§ Exercise description
For the entries below, report every line that includes the word "XGBoost".

[[ Material for this task open ]]

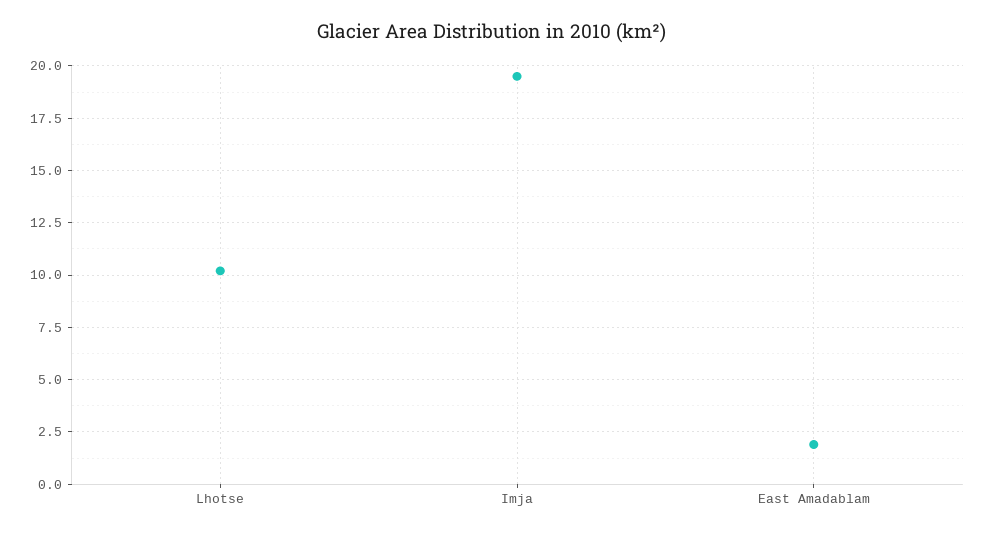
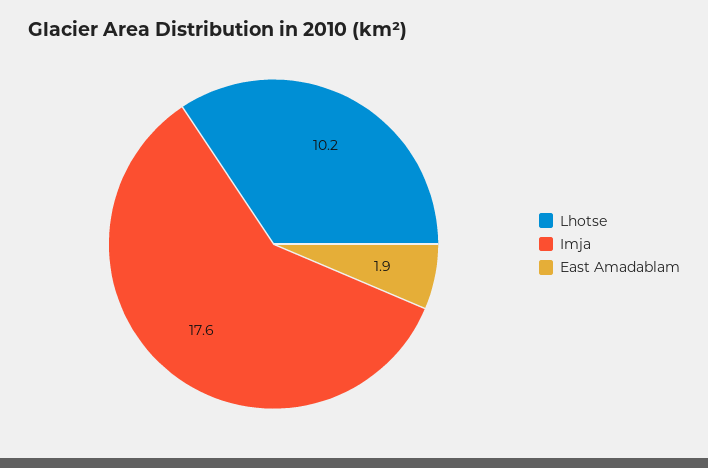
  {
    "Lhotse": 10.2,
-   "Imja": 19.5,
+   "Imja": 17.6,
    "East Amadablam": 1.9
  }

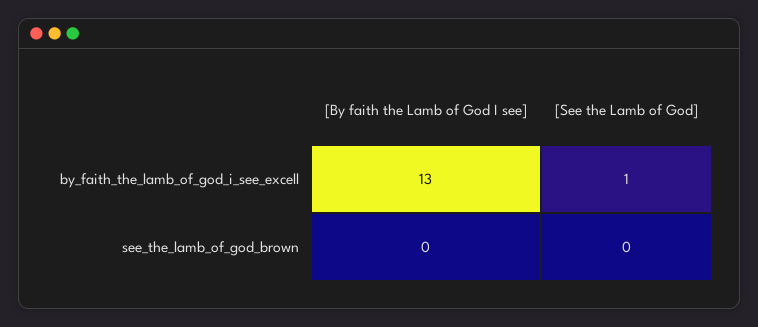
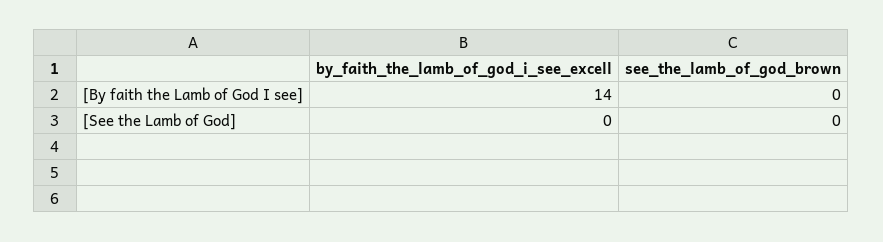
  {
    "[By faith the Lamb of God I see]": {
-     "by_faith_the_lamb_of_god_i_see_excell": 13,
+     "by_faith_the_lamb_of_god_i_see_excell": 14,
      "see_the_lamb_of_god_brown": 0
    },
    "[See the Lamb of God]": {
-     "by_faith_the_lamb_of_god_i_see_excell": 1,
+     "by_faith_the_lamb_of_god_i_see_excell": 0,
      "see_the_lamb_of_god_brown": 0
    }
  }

[[ Material for this task closed ]]
[[ Material for this task open ]]

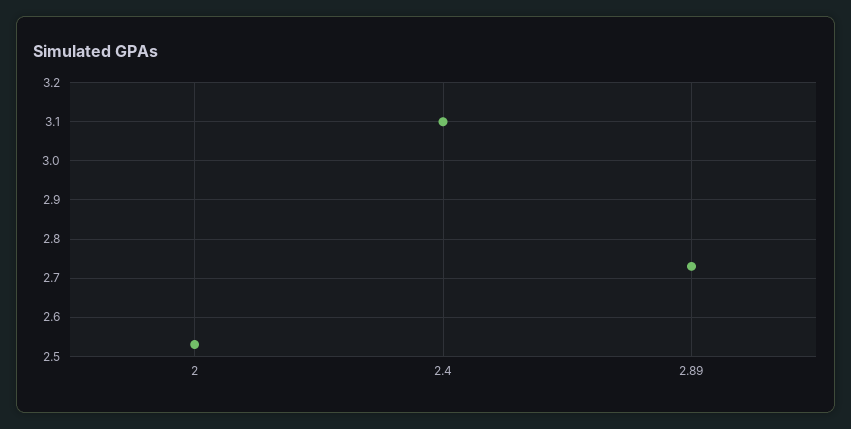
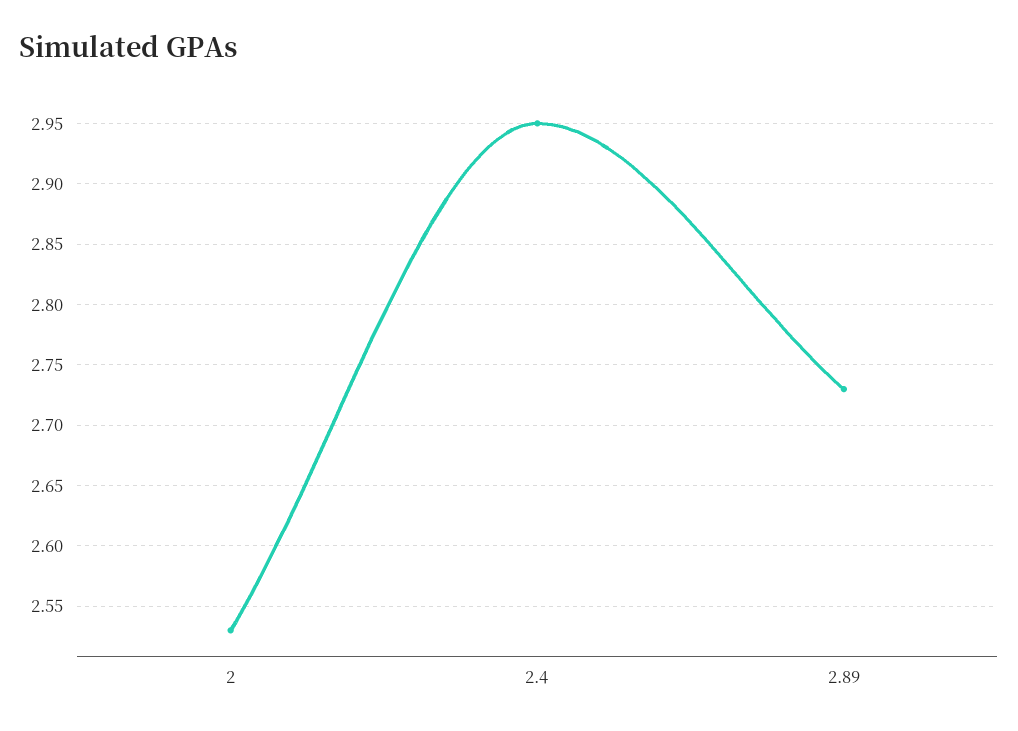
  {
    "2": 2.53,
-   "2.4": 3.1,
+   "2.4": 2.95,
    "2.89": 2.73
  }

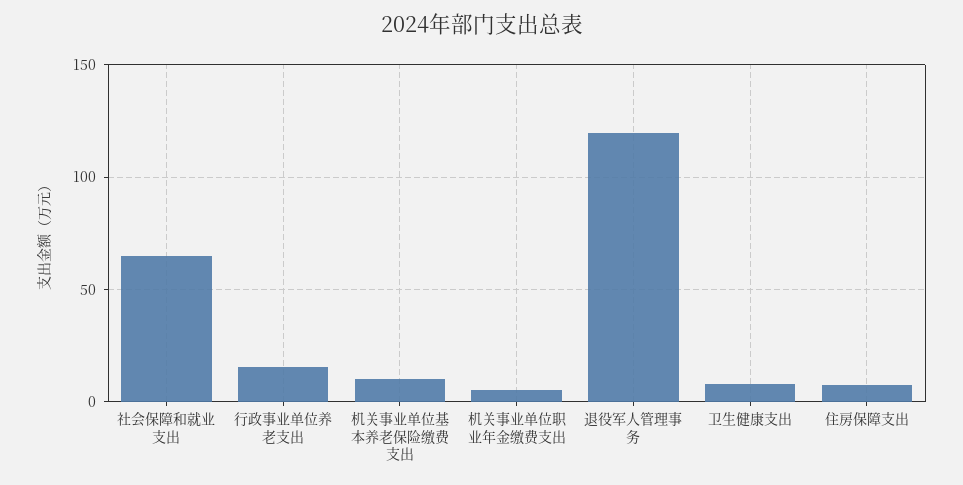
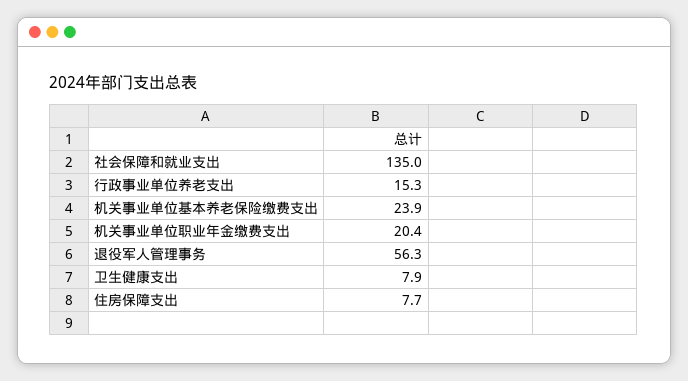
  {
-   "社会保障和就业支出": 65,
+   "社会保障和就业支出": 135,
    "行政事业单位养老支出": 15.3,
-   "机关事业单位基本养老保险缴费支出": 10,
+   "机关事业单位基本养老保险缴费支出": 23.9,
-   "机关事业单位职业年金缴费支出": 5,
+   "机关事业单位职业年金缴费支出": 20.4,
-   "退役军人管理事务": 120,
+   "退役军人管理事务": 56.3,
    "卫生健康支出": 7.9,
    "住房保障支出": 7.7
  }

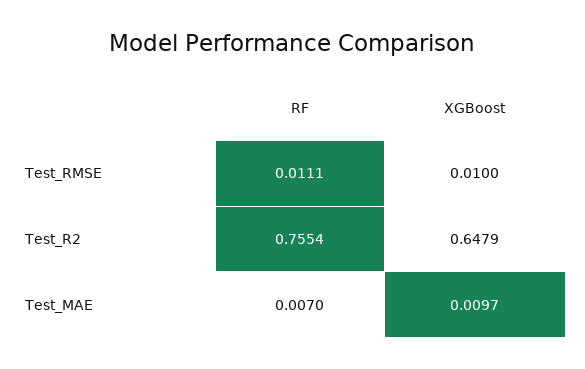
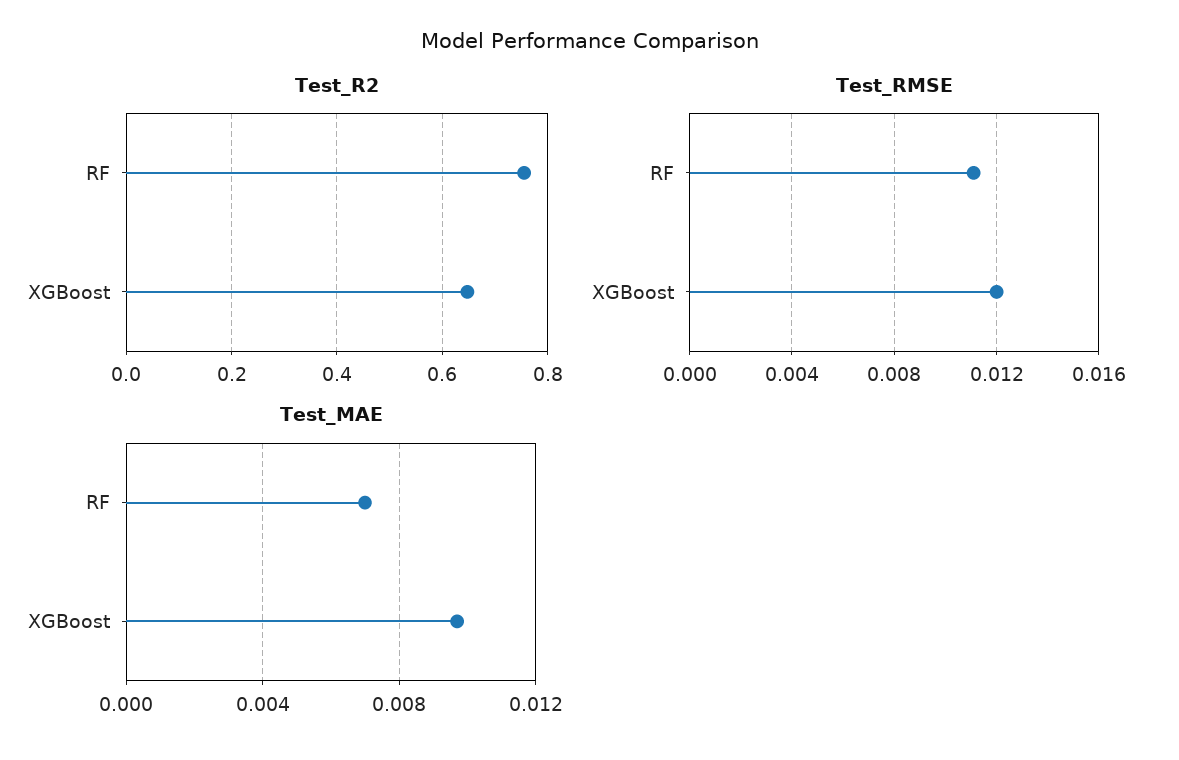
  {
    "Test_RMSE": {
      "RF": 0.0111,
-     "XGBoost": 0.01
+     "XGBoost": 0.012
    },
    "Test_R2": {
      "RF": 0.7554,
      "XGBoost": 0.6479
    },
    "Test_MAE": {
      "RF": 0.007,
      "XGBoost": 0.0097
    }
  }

[[ Material for this task closed ]]

§ Exercise result
-     "XGBoost": 0.01
+     "XGBoost": 0.012
      "XGBoost": 0.6479
      "XGBoost": 0.0097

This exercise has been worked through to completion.